E-mail: holper@ini.phys.ethz.ch

Abstract

Motor imagery (MI) is described as the mental rehearsal of voluntary movements. We used wireless functional near-infrared spectroscopy (fNIRS) recorded over secondary motor areas during performance of MI and motor execution (ME) in 11 healthy subjects, who either executed or imagined two drawing tasks differing in shape and frequency, i.e. simple (circle, 0.2 Hz) and complex (curved shape, 0.333 Hz).
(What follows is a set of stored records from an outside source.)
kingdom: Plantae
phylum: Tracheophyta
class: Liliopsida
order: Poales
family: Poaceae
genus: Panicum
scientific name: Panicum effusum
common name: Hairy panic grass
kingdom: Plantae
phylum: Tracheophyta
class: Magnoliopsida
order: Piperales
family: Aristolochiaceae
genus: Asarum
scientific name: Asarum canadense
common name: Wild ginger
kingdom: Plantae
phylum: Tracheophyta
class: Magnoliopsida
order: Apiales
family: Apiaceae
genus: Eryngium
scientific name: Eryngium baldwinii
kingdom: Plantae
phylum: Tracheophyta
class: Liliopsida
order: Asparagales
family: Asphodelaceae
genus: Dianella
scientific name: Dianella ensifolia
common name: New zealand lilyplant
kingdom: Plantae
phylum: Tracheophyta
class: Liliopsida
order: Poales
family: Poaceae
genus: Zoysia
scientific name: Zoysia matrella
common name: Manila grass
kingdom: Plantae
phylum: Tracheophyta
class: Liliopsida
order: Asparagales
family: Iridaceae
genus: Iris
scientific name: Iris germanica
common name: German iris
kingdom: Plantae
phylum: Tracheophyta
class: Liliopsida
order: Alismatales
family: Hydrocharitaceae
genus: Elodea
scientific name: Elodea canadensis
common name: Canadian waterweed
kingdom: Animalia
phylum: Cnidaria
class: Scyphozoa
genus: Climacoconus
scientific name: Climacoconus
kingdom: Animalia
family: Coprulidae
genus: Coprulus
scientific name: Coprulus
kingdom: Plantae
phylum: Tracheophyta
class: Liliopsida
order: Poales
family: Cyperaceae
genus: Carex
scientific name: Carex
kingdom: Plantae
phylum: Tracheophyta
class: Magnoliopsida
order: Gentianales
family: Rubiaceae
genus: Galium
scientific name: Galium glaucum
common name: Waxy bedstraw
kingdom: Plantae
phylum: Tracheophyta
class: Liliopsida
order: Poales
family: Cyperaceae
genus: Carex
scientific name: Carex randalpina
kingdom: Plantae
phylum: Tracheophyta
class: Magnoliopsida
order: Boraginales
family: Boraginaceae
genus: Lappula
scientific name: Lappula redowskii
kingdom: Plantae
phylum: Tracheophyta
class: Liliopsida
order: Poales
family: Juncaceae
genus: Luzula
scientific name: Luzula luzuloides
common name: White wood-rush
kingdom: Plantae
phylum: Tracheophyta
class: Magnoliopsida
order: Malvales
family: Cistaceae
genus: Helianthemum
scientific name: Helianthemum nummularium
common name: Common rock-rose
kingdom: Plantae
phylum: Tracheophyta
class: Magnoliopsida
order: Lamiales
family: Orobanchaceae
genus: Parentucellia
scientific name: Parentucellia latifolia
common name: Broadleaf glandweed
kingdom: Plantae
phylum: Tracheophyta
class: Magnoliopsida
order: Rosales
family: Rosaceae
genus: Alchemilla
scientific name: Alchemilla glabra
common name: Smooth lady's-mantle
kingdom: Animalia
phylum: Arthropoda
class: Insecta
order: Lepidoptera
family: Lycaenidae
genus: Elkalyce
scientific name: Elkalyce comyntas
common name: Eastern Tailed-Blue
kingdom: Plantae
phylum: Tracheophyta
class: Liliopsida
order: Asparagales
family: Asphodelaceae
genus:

At the group level, results showed that fNIRS is capable of discriminating between the task mode, i.e. MI vs. ME, and the task complexity, i.e. simple vs. complex. At the single-subject level, we observed inverse oxygenation responses, i.e. a decrease in Δ[O2Hb] and/or increase in Δ[HHb]. These inverse responses only occurred during MI tasks and were highly correlated, in the first place, with task mode, and secondly with task complexity. Inverse Δ[O2Hb] responses are likely to reflect individual differences in performance-related signals and may contribute to the commonly observed inter-subject variability in fNIRS measurements. As MI is now widely used as a mental task in neurorehabilitative applications, the resulting oxygenation pattern may be of use for future developments. For this programme to be successful it is crucial to determine the sources of inter-subject variability. Our study presents a first effort in this direction, indicating that MI-related inverse Δ[O2Hb] responses are correlated, first, with task mode and, secondly, with task complexity.